"""

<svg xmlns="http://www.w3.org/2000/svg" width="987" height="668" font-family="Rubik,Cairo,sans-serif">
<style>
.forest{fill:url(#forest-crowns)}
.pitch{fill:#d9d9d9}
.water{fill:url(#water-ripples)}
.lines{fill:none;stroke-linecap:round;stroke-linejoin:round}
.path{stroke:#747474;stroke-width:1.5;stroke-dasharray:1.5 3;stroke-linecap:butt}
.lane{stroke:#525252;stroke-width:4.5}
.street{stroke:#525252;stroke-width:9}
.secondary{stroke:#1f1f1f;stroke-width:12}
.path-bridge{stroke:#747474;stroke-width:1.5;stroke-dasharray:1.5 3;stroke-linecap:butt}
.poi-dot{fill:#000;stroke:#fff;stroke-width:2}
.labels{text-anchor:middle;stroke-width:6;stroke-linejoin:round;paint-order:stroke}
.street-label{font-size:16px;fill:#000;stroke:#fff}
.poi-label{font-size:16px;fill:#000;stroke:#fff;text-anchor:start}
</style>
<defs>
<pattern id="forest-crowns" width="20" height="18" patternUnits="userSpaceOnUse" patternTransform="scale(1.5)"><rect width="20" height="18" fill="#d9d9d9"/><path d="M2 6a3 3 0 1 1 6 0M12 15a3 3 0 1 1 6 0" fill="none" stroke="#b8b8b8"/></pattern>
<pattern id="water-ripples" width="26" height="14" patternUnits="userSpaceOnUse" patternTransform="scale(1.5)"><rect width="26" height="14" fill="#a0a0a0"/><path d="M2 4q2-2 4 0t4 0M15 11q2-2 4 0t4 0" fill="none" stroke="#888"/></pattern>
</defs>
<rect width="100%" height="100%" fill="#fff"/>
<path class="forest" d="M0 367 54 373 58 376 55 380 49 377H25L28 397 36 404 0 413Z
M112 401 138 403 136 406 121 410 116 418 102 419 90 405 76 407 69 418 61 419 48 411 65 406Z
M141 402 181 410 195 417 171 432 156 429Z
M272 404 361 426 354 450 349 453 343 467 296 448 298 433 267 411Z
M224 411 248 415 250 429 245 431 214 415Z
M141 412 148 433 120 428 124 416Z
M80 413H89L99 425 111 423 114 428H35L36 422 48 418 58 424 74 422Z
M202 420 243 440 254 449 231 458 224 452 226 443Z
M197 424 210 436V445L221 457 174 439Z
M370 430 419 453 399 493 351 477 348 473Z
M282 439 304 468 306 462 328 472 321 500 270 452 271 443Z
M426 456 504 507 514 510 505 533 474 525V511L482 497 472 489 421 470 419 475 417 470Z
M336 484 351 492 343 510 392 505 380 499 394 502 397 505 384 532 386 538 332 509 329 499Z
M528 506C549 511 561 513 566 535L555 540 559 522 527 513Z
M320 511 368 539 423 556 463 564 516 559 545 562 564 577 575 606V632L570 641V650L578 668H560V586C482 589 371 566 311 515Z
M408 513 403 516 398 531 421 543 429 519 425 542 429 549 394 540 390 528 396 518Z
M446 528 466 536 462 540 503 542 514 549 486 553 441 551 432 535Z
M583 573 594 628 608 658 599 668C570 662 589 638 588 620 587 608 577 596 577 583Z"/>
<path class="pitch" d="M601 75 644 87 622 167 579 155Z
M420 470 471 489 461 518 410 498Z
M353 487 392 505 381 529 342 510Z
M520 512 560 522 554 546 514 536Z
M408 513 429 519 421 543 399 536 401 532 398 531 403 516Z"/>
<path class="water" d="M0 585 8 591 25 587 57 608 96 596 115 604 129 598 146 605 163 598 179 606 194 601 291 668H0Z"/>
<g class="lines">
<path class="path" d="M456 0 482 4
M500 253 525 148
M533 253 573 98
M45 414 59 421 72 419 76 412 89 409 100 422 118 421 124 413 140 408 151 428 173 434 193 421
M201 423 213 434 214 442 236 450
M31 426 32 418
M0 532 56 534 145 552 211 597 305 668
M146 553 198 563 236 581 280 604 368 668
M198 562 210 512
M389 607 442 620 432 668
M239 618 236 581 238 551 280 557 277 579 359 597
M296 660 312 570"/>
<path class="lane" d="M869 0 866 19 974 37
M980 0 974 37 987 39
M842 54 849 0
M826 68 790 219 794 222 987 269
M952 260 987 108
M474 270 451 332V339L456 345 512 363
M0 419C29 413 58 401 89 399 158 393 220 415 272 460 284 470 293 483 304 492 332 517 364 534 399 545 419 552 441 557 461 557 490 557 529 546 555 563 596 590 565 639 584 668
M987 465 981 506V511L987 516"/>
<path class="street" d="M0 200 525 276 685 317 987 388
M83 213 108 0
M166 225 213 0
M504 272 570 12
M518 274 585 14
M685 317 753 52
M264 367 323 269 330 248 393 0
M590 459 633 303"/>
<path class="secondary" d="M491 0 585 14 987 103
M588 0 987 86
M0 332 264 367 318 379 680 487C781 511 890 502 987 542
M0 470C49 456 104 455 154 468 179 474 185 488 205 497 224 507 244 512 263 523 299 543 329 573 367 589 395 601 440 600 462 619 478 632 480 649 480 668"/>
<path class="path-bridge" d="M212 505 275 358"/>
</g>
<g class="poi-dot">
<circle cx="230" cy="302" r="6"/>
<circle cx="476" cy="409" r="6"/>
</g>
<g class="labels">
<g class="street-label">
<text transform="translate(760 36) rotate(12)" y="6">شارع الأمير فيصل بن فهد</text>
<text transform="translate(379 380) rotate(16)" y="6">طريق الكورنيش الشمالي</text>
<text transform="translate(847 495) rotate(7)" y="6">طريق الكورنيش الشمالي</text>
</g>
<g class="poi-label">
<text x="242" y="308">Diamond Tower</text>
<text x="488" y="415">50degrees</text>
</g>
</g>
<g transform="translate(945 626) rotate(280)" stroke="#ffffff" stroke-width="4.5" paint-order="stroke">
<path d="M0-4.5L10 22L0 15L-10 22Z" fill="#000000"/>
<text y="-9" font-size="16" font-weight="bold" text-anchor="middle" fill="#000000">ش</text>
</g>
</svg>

"""

Work request
Look through the records and gather every line containing "round".

Written answer
.lines{fill:none;stroke-linecap:round;stroke-linejoin:round}
.labels{text-anchor:middle;stroke-width:6;stroke-linejoin:round;paint-order:stroke}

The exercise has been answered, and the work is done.